======== Records for processing

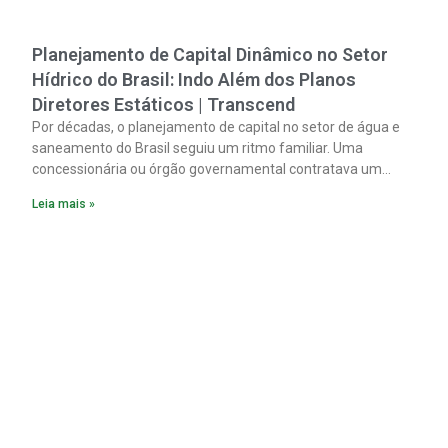
Planejamento de Capital Dinâmico no Setor
Hídrico do Brasil: Indo Além dos Planos
Diretores Estáticos | Transcend
Por décadas, o planejamento de capital no setor de água e
saneamento do Brasil seguiu um ritmo familiar. Uma
concessionária ou órgão governamental contratava um
plano diretor.
Leia mais »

================

Prompt: Beginning at the line that contains "Diretores Estáticos | Transcend", retype each line of the listing up to and including the last one, exactly as it stands, and nothing else.

Exercise answer:
Diretores Estáticos | Transcend
Por décadas, o planejamento de capital no setor de água e
saneamento do Brasil seguiu um ritmo familiar. Uma
concessionária ou órgão governamental contratava um
plano diretor.
Leia mais »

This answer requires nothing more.